UN alarmed by gang violence in Haiti’s main agricultural region


The UN said Friday it was concerned about the expansion of gang activity, which has been raging with impunity in the capital Port-au-Prince for several years now, in the Artibonite Valley, Haiti’s main agricultural region. . “The gangs have established a climate of terror, characterized by looting, assassinations, kidnappings, destruction, extortion, hijacking of goods trucks and acts of rape on young girls and women“, Details a press release from the United Nations office in Haiti.

Since October, the UN has identified “at least 69 gunshot wounds and 83 people injured” in this rural region, located about a hundred kilometers north of the capital, where “farmers’ crops and livestock are systematically stolen“.

The most recent wave of violence, unleashed at the end of January by the gangBaz Gran Grif“, included in particular an attack against a police station, during which seven police officers were killed, specifies the press release. The United Nations further reports that officers from at least five police stations in the area “were forced to close the doorsfrom their police stations.

Faced with this violence, thousands of inhabitants have had to flee their villages, and the UN is concerned about the humanitarian consequences of this rapid expansion of crime in this Haitian department. “Due to insecurity, the Albert Schweitzer hospital, located in the town of Deschapelles and which provides services to around 700,000 people in the region, has suspended all its activities since February 16,” indicates the organization, while recalling that “several schools in the city remain closed“.

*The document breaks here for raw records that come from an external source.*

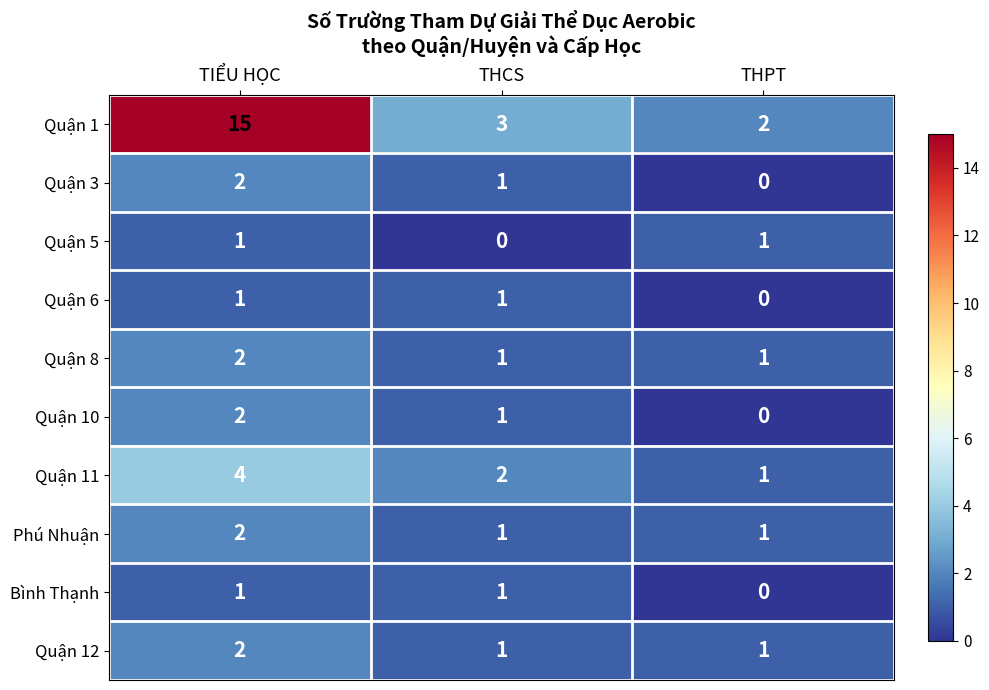

What is the difference between the maximum and minimum values in the Quận 11 series?

3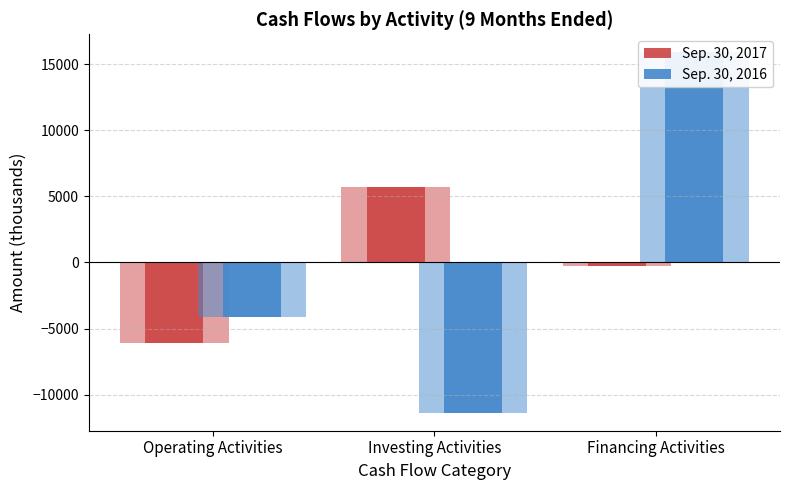

Between Operating Activities and Investing Activities, which series saw the biggest shift?

Sep. 30, 2017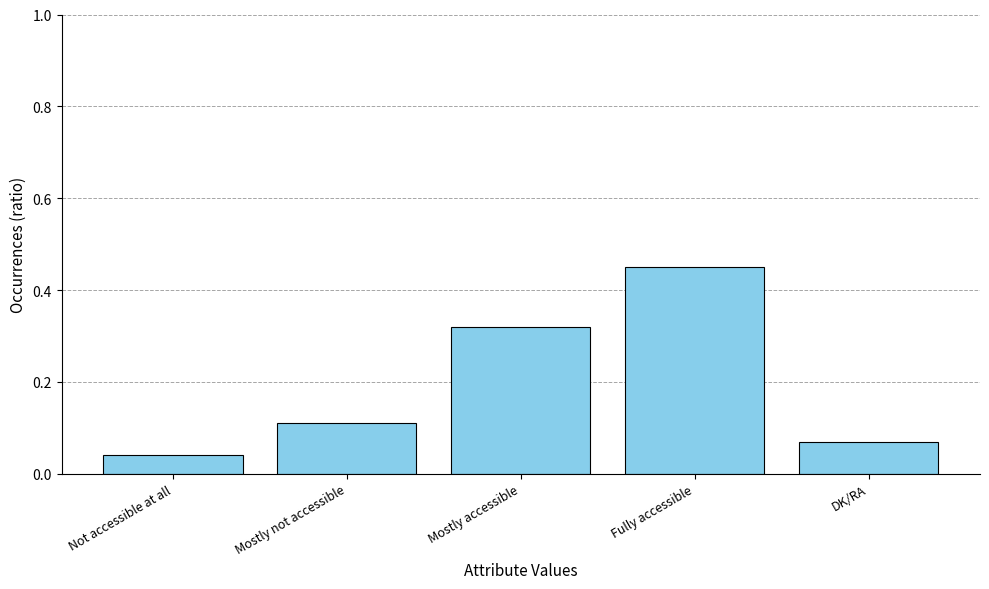

At which label is the value closest to 0?

Not accessible at all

Long confined to the very poor neighborhoods of the seaside of the capital Port-au-Prince, the gangs have, since 2020, greatly increased their hold across Haiti, of which they now control more than half of the territory.

These criminal gangs carry out kidnappings daily in the Port-au-Prince metropolitan area, demanding tens or even hundreds of thousands of US dollars from the relatives of their victims, most often sexually assaulted during their captivity.

In 2022, the UN recorded 1,359 kidnappings and more than 2,000 murders in Haiti, a third more than the previous year.